PHOTOS: Robert De Niro, Anne Hathaway Talk Bonding, Mentoring in Nancy Meyers’ ‘The Intern’

Robert De Niro and Anne Hathaway promoted their new film “The Intern,” along with director Nancy Meyers (“It’s Complicated”) recently at a press conference at the Crosby Street Hotel in SoHo.

De Niro’s hair was long and curly over his ears, not a very flattering look. He told me he grew it long for his role as disgraced financier Bernie Madoff in an upcoming HBO movie directed by Barry Levinson (Michelle Pfeiffer will play Ruth Madoff) that he’s shooting now in New York.

In this generation-gap fable, De Niro plays Ben Whittaker, a 70-year-old widower and once successful businessman who is bored with retirement and takes a senior internship at a Brooklyn online fashion site founded by Hathaway’s character, Jules, a driven entrepreneur with anxiety-inducing work and family pressures.

One of the pleasures of the film is watching De Niro’s low-key performance as the likeable Ben Whittaker, whose gopher-like duties include fetching coffee and chauffeuring Jules around in a town car. Ben bestows work-life guidance to Jules and everyone else in the office. “Love and work, work and love, that’s all there is,” is his mantra in the opening voiceover.

During the press conference, De Niro was asked if his computer skills were as lacking as Ben’s, and did he ever have a mentor? “I’m a little less technically challenged, but I’m not far behind,” he grinned. “I never had a mentor. I don’t envy (it), but I do think that it’s a great thing if you are lucky enough – especially if you’re in a certain untenable situation and you have a mentor who will change your life. They can do that. I mentored myself in a lot of ways.”

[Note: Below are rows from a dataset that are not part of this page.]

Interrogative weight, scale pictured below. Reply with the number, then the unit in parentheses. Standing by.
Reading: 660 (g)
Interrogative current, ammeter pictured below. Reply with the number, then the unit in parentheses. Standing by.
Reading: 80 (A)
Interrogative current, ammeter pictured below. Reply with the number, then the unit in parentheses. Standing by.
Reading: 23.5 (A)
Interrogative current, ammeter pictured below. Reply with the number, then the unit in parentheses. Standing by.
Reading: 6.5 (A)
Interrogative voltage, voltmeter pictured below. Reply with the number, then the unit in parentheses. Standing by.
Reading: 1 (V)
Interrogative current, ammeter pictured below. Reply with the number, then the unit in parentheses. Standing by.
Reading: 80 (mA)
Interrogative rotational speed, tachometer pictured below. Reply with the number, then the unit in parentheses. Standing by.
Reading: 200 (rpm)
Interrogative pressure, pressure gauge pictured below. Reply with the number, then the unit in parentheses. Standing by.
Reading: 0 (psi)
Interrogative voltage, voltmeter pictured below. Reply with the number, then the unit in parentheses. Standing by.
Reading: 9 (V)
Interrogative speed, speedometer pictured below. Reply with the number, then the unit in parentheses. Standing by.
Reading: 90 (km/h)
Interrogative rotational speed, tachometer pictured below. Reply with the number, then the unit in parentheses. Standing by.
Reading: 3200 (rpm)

“But I think it’s a great thing, and I like to give advice to younger people if they ask me. At times, I’ve asked people who were further on in their careers, like Kazan or certain actors who were a generation ahead of me, I’d ask them questions about what to look out for because they’re experienced, because I want to take a short cut in some things,” De Niro said. “I don’t want to have to experience something if it’s going to be a negative one, or just get some words of advice. So I do that if they ask me. I don’t volunteer it, but I’m certainly there,” said the legendary actor. “I enjoy doing that.”

A journalist commented on the great chemistry between the leads and asked what they did to create that dynamic.

“Bob and I did some extreme bonding at the Century 21 mall,” Hathaway cracked. De Niro laughed.

Hathaway added, “You know, that’s a funny thing, I just trusted everything would be ok. Bob’s an easy guy to get along with.”

She added,”Once I got over the fact that I couldn’t talk around him for the first three weeks – I just felt like an idiot at everything I said – and once I calmed down about that, I just trusted the words. Bob’s good at having chemistry with people, so I assumed that as long as I didn’t mess it up, we’d be okay.”

De Niro’s response to the chemistry question: “She just said it.”

Of the movie’s themes and timeliness, De Niro said, “We tend to sort of think people getting older, they’re kind of sidelined in a way, and the point is that Ben is someone very important if you stop and listen. He has advice that only somebody that’s been on the planet a lot longer can give, and it’s really that simple. So she gets that from me, my character, and I get certain things from her. I wish I’d said it more eloquently, but that’s it.”

To a question about angst and whether they still experienced it, De Niro replied, “As long as you’re alive you’re going to have anxiety about something. (But) the things that were important 15 or 20 years ago are less important today, because I know that I can get the same results,” he said. “It doesn’t warrant as much angst or anxiety about that.”

“He’s a really kind of Zen guy,” commented Meyers.

“Sometimes,” De Niro replied.

“He’s a Jedi,” said Hathaway.

Meyers recounted a set story about De Niro: “There’s a gazillion people running around, and he’s just sitting in a chair having a little tuna sandwich, on the phone. The world can be going by, he’s just got it down. He’s always there when you need him. And by the way, that really helped, I think, everybody in the movie, seeing that calmness.”

As to what the stars learned about themselves making the film, De Niro replied, “I don’t know if I learned anything about myself that I didn’t already know. It was a just a really terrific experience.”

Hathaway said that up to now, she’s made many movies out of “a place of insecurity and neurosis and self doubt,” and maybe “because of Bob’s Zen or what,” she “decided to make one from a more positive place and to feel good about what I’m doing and to embrace the unknown.”

She added, “I actually had a wonderful time making this movie, and I think it yielded a more relaxed performance. It turns out that you can make a movie without having nonstop sleepless nights.”

The movie premiered Monday night at the Ziegfeld Theater in Manhattan, with a glamorous after party at Tavern on the Green.